The court’s document alleged that the equipment and machines were to be rented to MHM Eko-Liberia until the company could pay for them or was able to acquire its own machines, while some of the equipment and machines were purchased using funds remitted to Liberia by the Miloschewsky brothers.

They also claimed that the funds, equipment and machines were sent to MHM Eko Liberia to be used by the company to engage in the production of crushed rocks for sale, with the understanding that funds generated from the production would have been used to refund money spent by the Miloschewsky brothers, with the profit being applied and invested in the expansion of the company.

According to the lawsuit, Singbeh, after receiving the funds, equipment and machines, refused to sign the rental agreement and other documents. He also failed to provide an accounting or submit to an audit, according to the court’s record.

In counter argument, Singbeh said the Miloschewsky brothers did not inform him that they had appointed anyone to act as their attorney.

Singbeh also argued that all of the financial matters of the corporation were handled by the Miloschewsky brothers in the Czech Republic. Up to present, according to Singbeh, the corporation is being managed by the Miloschewsky brothers and that he (Singbeh) is not actively involved in managing the company.

Although he was not actively involved with the management of the company, Singbeh claimed that he only signed checks due to the fact that he was one of the signatories to the company’s account.

“I did not get involved in the day to day management of the corporation. Rather, it was to the Miloschewsky brothers and their team of crisis managers,” Singbeh argued.

He also argued that MHM Eko-Liberia never received from its  majority shareholders money in the amount of US$2,500 — at least not to his knowledge — as is being alleged.

Instead, he was given a purported loan agreement for him to sign, and he refused to do so, “because it contravenes all rules of the contract.”

Singbeh said the machines were purchased and sent to the company by the Miloschewsky brothers and that he was never informed that they were intended to be leased.

According to Singbeh, it was not until 2017 that he received from the Miloschewsky brothers a “machine rental contract.”

He also claimed that his partners advised him that the signing of the subject agreement was a formality.

On the issue of the equipment, Singbeh argued that his partners sent equipment to MHM Eko-Liberia. He said the equipment are still parked at the site of the company’s operations, while some of the machines were stolen by Mr.
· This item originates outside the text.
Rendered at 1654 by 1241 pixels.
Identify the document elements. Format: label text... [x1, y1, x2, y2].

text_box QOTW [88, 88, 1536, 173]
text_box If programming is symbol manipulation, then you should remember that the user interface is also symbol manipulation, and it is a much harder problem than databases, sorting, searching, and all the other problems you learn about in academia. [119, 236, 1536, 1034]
Armstrong.

He claimed that it was in 2017 that he received through DHL a document, termed ‘sublease agreement’.

He said that the sublease agreement is incriminating and is the work of fraud and deceit practiced for the mere purpose of making him commit himself to an illegal contract.
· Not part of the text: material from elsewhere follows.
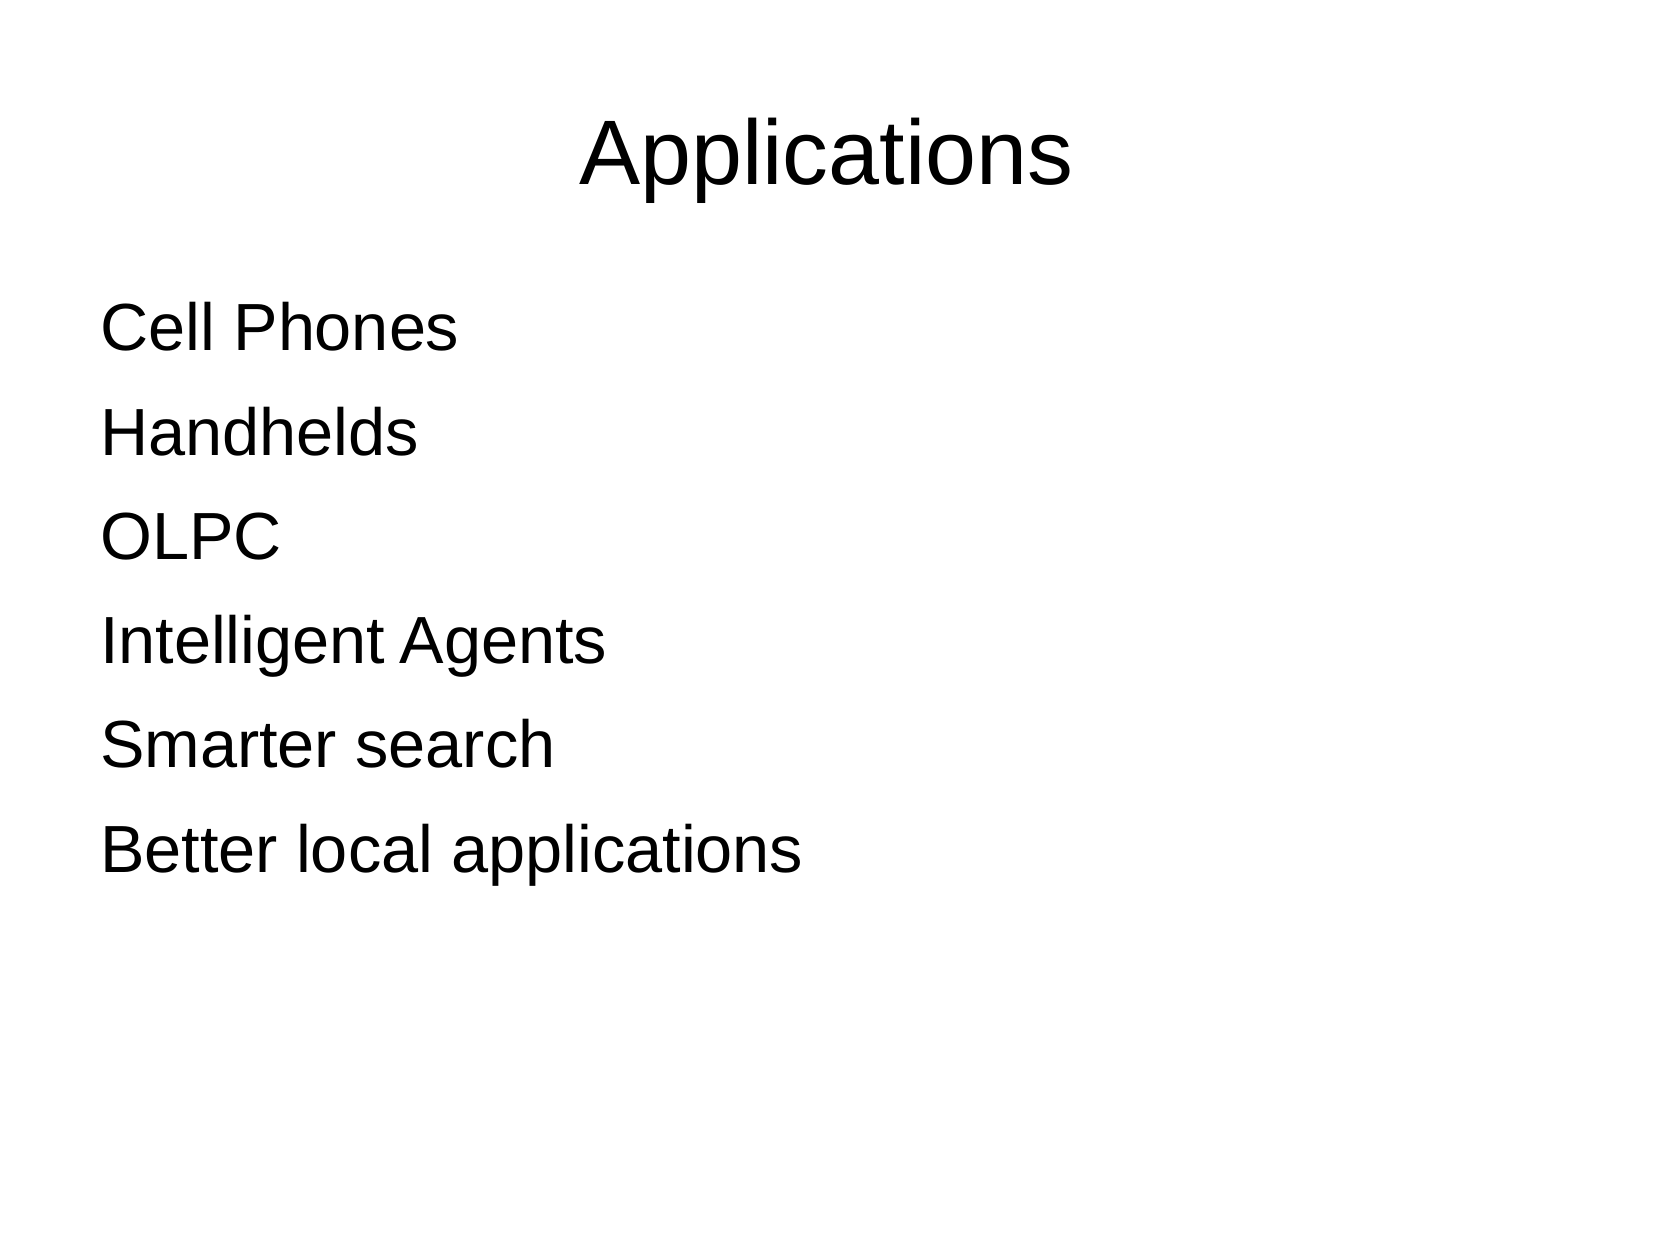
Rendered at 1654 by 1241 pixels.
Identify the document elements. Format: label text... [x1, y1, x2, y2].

He argued that he did not refuse to give account of the company’s activities and neither has he refused to submit to an audit, “because my former manager Karel Sochor had already  submitted to the shareholders financial report of the corporation covering the period December 2013 up to September 30, 2015.”

Singbeh again argued that he did not refuse to account to the company. Rather, he refused to submit to a total stranger and a person who lacks the capacity to question management about the company, making specific reference to Cllr. Dean and Armstrong.
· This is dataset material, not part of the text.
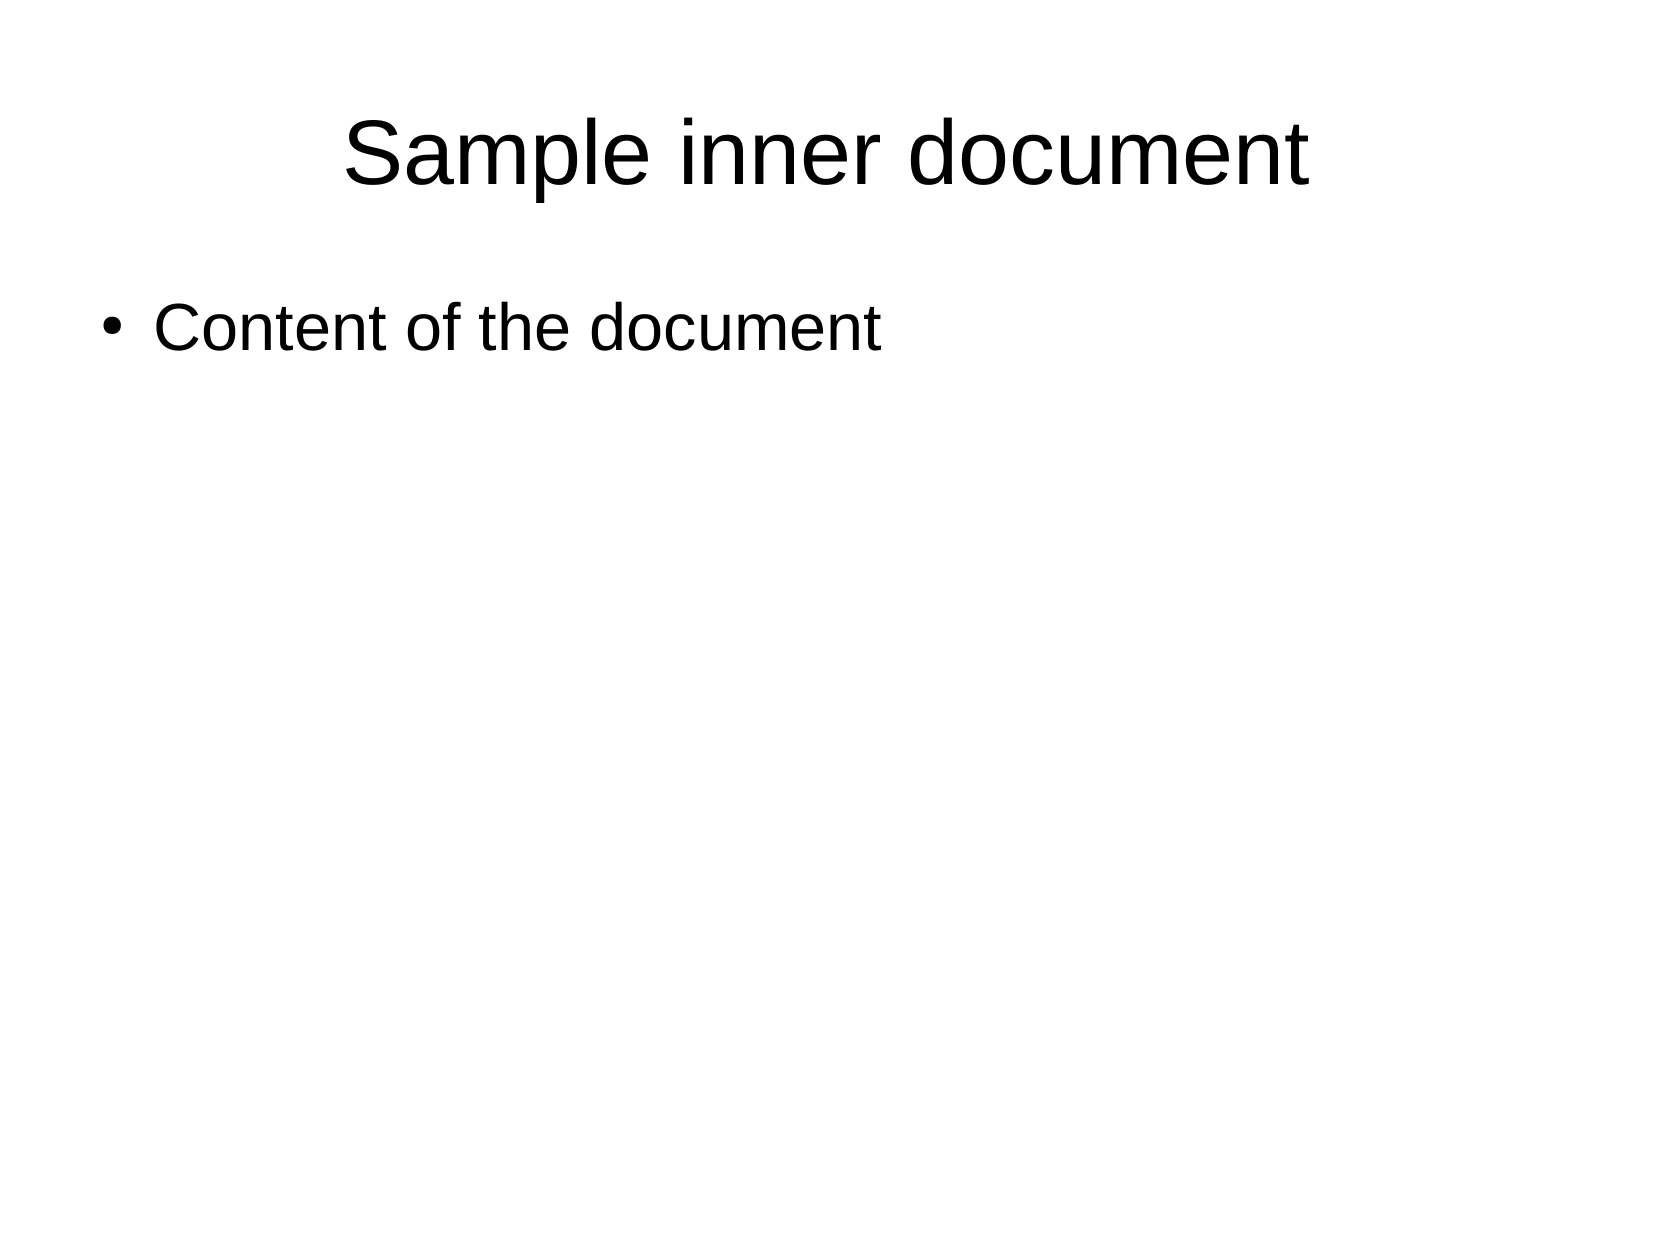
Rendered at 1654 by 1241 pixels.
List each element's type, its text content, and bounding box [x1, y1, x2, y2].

list Content of the document [82, 290, 1571, 1010]
title Sample inner document [82, 49, 1571, 257]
Singbeh also alleged that the by-laws made it clear that there shall be no proxy unless the owners of the hundred percent share agreed, “and so Dean has no capacity to request or demand for accounting and/or audit of the company.”

“It is illegal, for the fact is that the by-laws absolutely forbid the appointment of a proxy by any shareholder without the consent of the other shareholders,” he said.

However, the Miloschewsky brothers, who claimed in their lawsuit to have a combined total of 70 percent shares of the company, said at no time were they ever invited to a meeting or participated in any meeting where by-laws were discussed and agreed upon.

They also claimed that they have never ever been present with regard to accounting statements, since 2013 when the company was incorporated, up to present.